* [Input rows]:
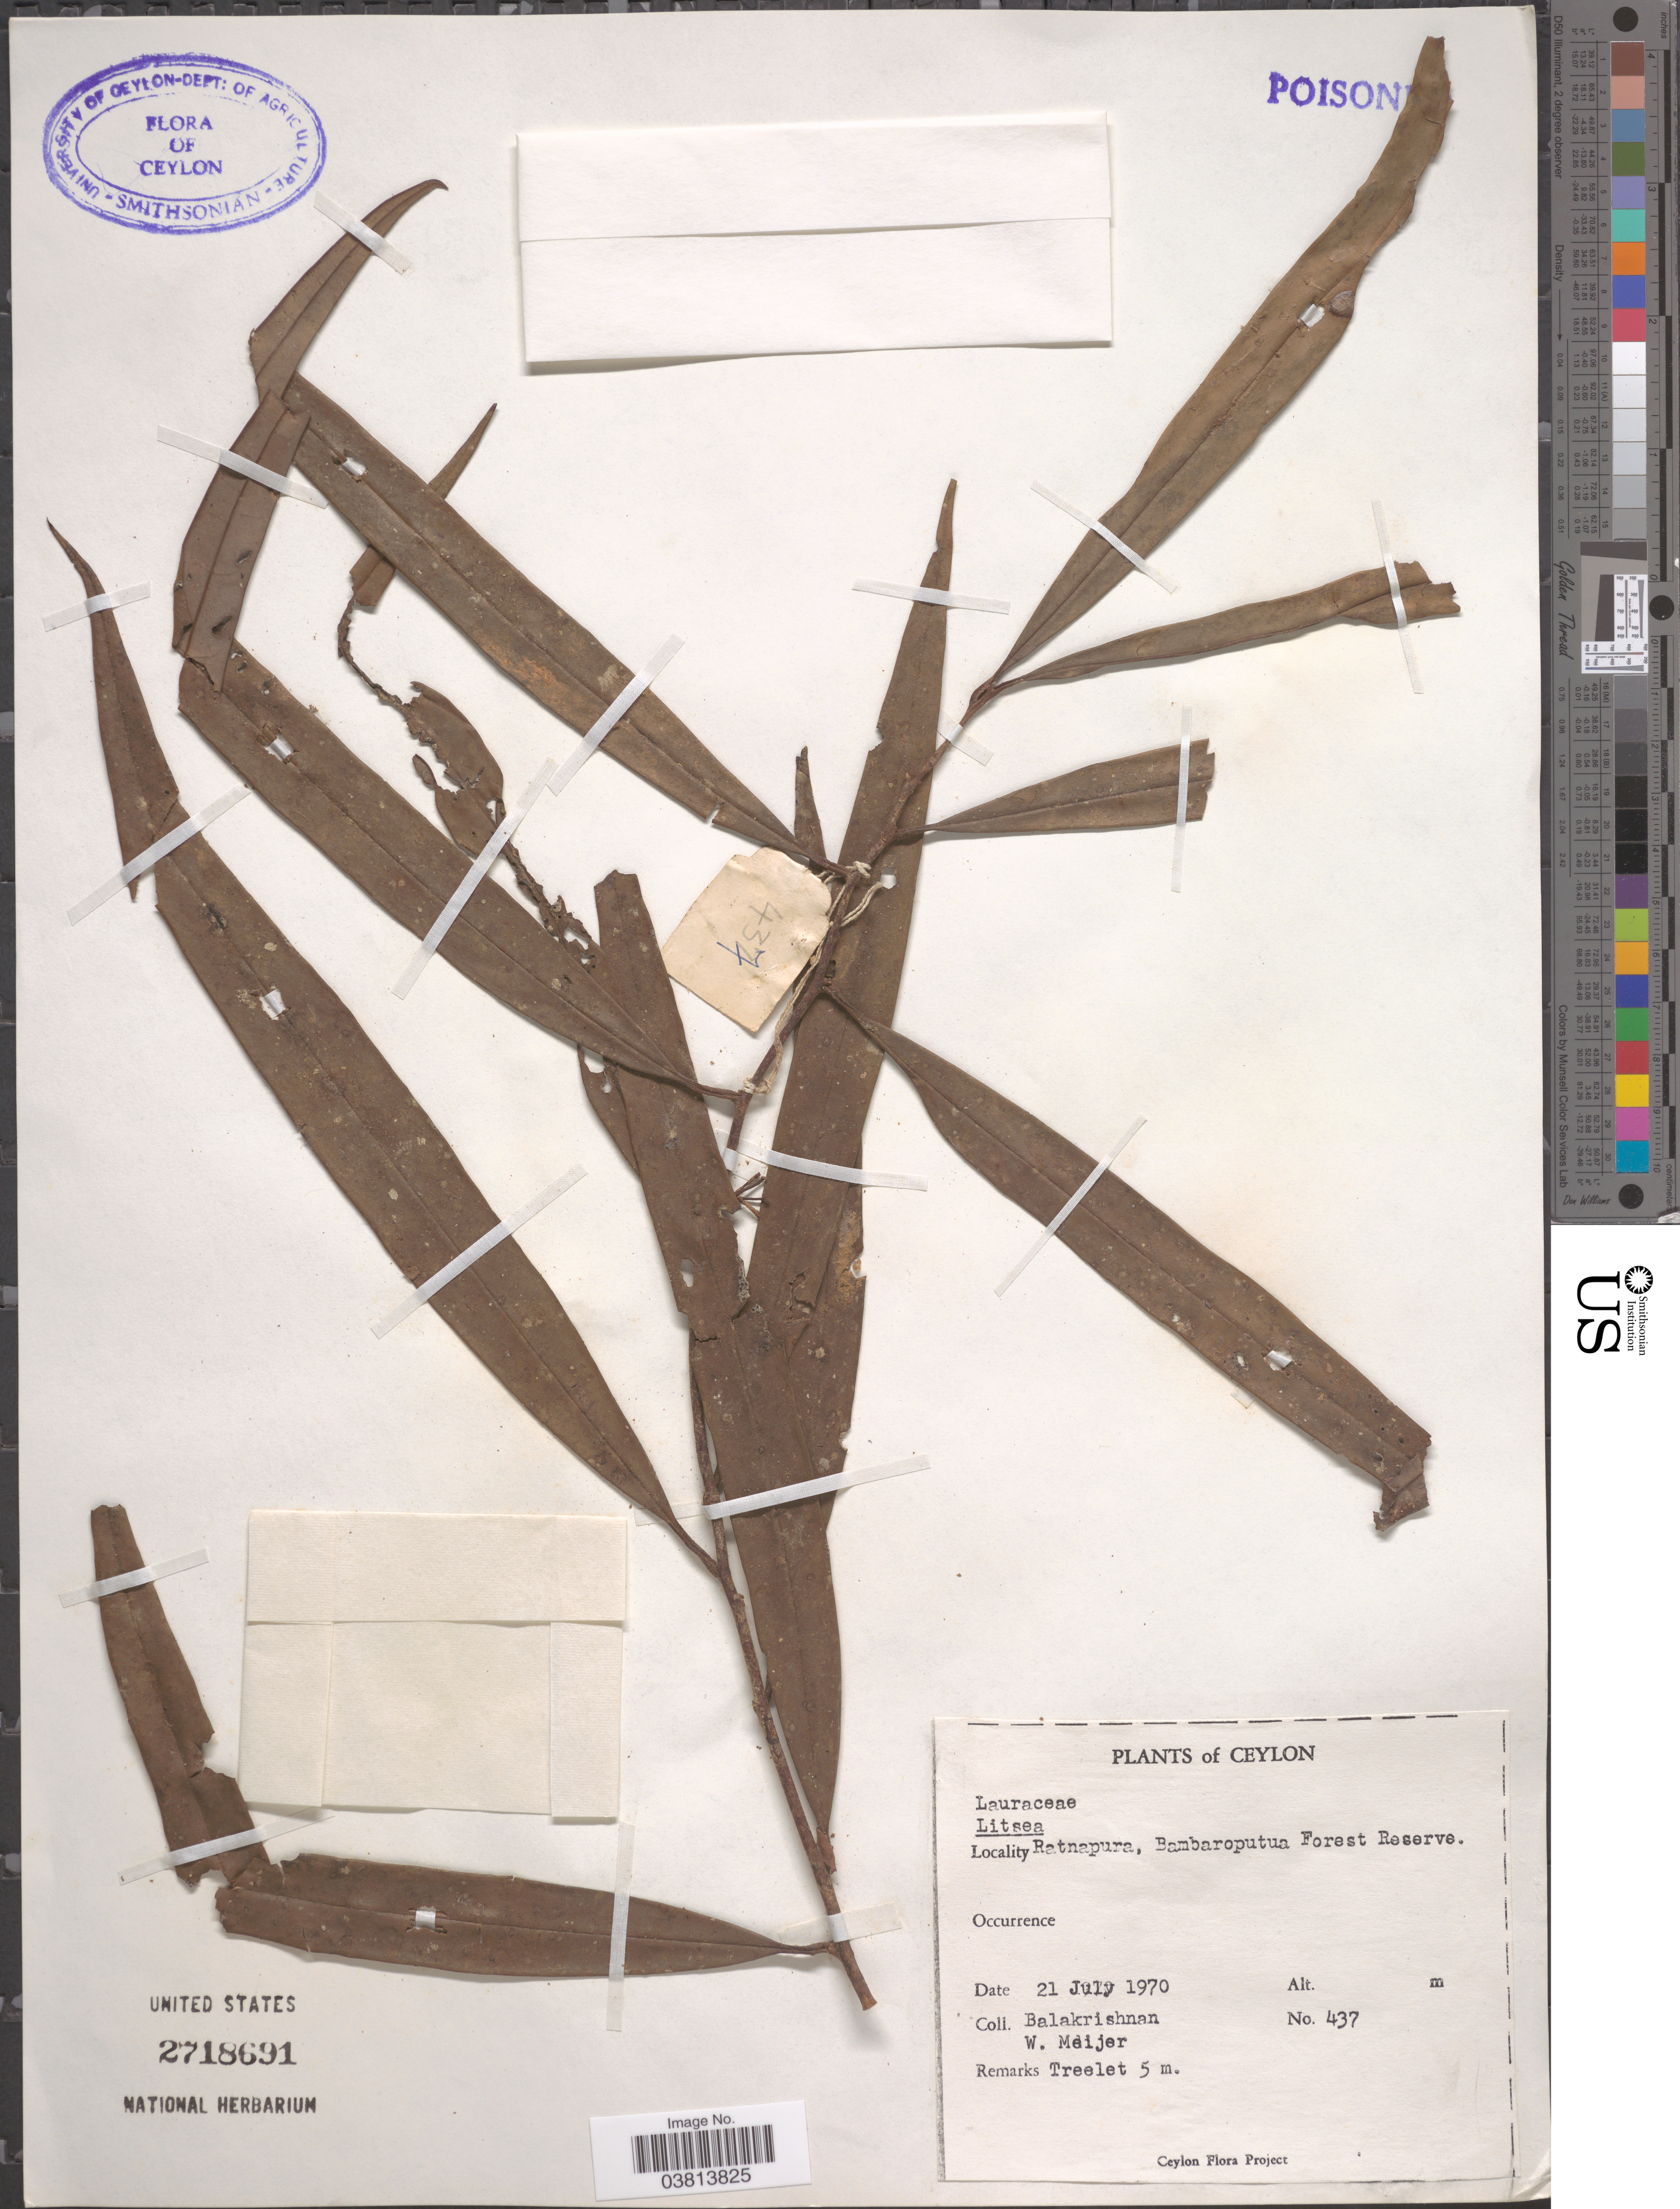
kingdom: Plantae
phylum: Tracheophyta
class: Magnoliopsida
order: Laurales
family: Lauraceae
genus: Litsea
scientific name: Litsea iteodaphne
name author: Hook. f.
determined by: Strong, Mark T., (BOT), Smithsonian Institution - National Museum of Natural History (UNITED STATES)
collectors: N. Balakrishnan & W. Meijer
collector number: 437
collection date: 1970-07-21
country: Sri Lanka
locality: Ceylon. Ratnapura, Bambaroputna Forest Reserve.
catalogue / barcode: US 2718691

* [What the task asks]: Reproduce every line of the records above verbatim, leaving out the pictures.

* [Output of the exercise]:
kingdom: Plantae
phylum: Tracheophyta
class: Magnoliopsida
order: Laurales
family: Lauraceae
genus: Litsea
scientific name: Litsea iteodaphne
name author: Hook. f.
determined by: Strong, Mark T., (BOT), Smithsonian Institution - National Museum of Natural History (UNITED STATES)
collectors: N. Balakrishnan & W. Meijer
collector number: 437
collection date: 1970-07-21
country: Sri Lanka
locality: Ceylon. Ratnapura, Bambaroputna Forest Reserve.
catalogue / barcode: US 2718691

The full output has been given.